Zerhouni had faced challenges before. As the fifth of seven sons of a homemaker and a maths and physics teacher, he arrived in the United States from his native Algeria at the age of 24 with $369 in his pocket. By the time he was recruited to the NIH in 2002, he was one of the top experts in magnetic resonance imaging (MRI), and, among other things, had pioneered magnetic tagging — an MRI method that can be used to track heart motions in three dimensions. He had also risen to become executive vice-dean and chair of radiology at the Johns Hopkins School of Medicine in Baltimore, Maryland.

But it was soon apparent that the NIH gig wouldn't be a cake walk. "He comes into NIH and almost as soon as he gets there the good old days are over," says Howard Garrison, public-affairs director at the Federation of American Societies for Experimental Biology (FASEB) in Bethesda. As the agency's budget stagnated, success rates for grant applicants — especially first-time grant-seekers — plummeted. Zerhouni responded in 2006 with the 'Pathway to Independence' awards for young scientists, and managed to bring the number of first-time awards back up to 1,600 last year after it had dropped below 1,400 in 2006.

One early and much-criticized initiative was his 'Roadmap for Medical Research', a series of measures promoting trans-institute, high-risk, innovative research. As the budget for this grew from $132 million in 2004 (0.47% of the total NIH budget) to $495 million (1.7% of the total NIH budget) in 2008, it was perceived by some as too costly during a time of scarcity. In April 2006, Andrew Marks, then editor-in-chief of the Journal of Clinical Investigation, penned an angry editorial that began by telling Zerhouni: "Obviously you are not a scientist."

To this day, Zerhouni remains unfazed by criticism of the Roadmap. "I needed to do something to recognize that the boundaries of science have changed," he says.
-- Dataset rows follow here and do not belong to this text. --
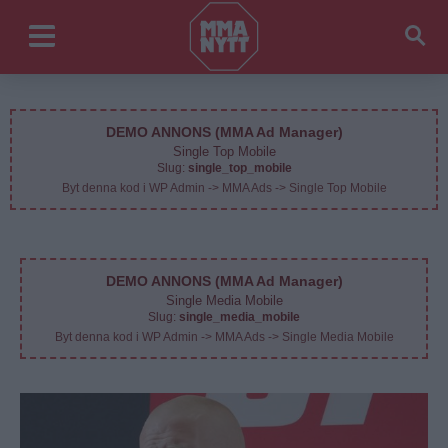
DEMO ANNONS (MMA Ad Manager)
Single Top Mobile
Slug:
single_top_mobile
Byt denna kod i WP Admin -> MMA Ads -> Single Top Mobile
DEMO ANNONS (MMA Ad Manager)
Single Media Mobile
Slug:
single_media_mobile
Byt denna kod i WP Admin -> MMA Ads -> Single Media Mobile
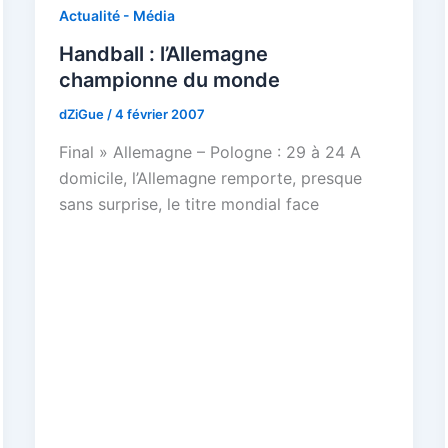
Actualité - Média
Handball : l’Allemagne
championne du monde
dZiGue
/
4 février 2007
Final » Allemagne – Pologne : 29 à 24 A
domicile, l’Allemagne remporte, presque
sans surprise, le titre mondial face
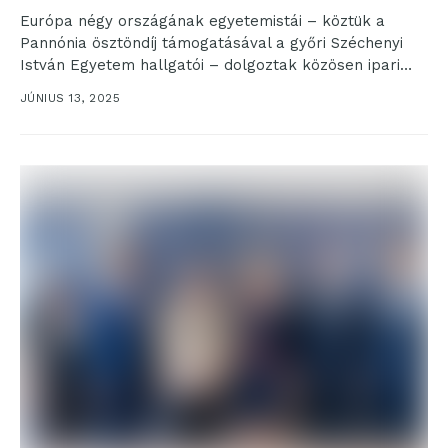
Európa négy országának egyetemistái – köztük a
Pannónia ösztöndíj támogatásával a győri Széchenyi
István Egyetem hallgatói – dolgoztak közösen ipari
fenntarthatósági projekteken a...
JÚNIUS 13, 2025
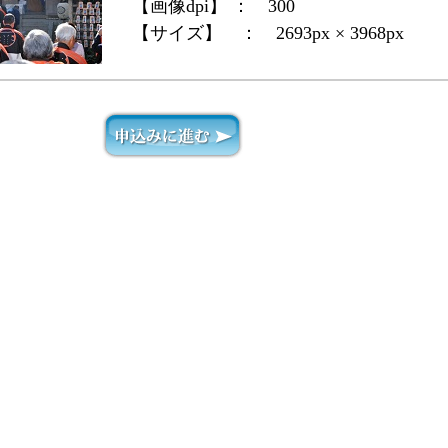
【画像dpi】 ：
300
【サイズ】 ：
2693px × 3968px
Zerhouni also battled a conflict-of-interest scandal at the agency, after Congressional examiners uncovered lucrative payments to moonlighting intramural NIH researchers by drug companies with financial stakes in agency recommendations or research. Zerhouni implemented tough new ethics rules for staff scientists — which he softened only a little after an outcry on the Bethesda campus.
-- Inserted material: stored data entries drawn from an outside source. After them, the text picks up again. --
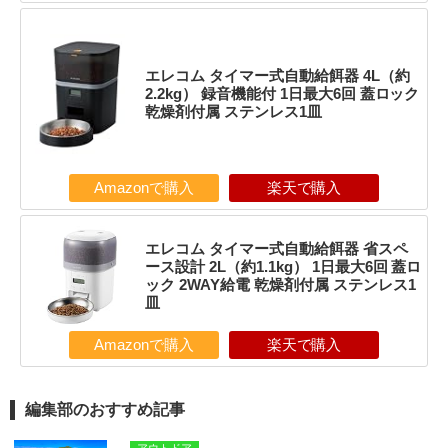
エレコム タイマー式自動給餌器 4L（約
2.2kg） 録音機能付 1日最大6回 蓋ロック
乾燥剤付属 ステンレス1皿
Amazonで購入
楽天で購入
エレコム タイマー式自動給餌器 省スペ
ース設計 2L（約1.1kg） 1日最大6回 蓋ロ
ック 2WAY給電 乾燥剤付属 ステンレス1
皿
Amazonで購入
楽天で購入
編集部のおすすめ記事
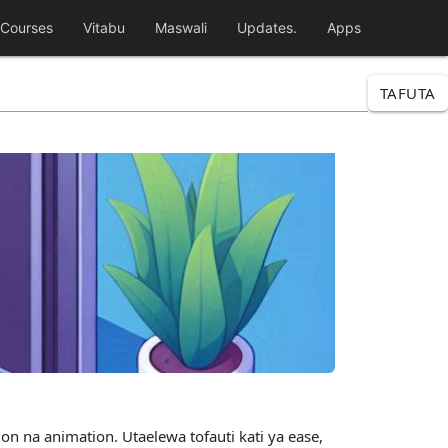
Courses
Vitabu
Maswali
Updates.
Apps
TAFUTA
on na animation. Utaelewa tofauti kati ya ease,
"He's had to manage great expectations and stagnant resources," says Tony Mazzaschi, senior director of scientific affairs at the Association of American Medical Colleges in Washington DC. "And in that environment, he was able to add power to the director's role. That's not any mean feat."

The question is who will come next. Washington is rife with speculation, most of which will turn out to be wrong. "When Elias became director, his name was nowhere on anybody's radar screen," says Fauci. Fauci's own name is inevitably floated whenever the NIH directorship is vacant. And any shortlist could include a stable of current and former institute heads, from heart institute chief Elizabeth Nabel to Francis Collins, who recently departed as director of the genome institute.

One other top medical spot in the Washington area got filled this week. Robert Tjian, a biochemist at the University of California, Berkeley, will take over the presidency of the Howard Hughes Medical Institute in Chevy Chase, Maryland, next spring from departing leader Tom Cech.

Zerhouni's expected choice of acting director in his wake, deputy director Raynard Kington, is said to be a finalist for the chancellorship of the State University of New York. Doubtless the wisest shortlist reads: to be announced.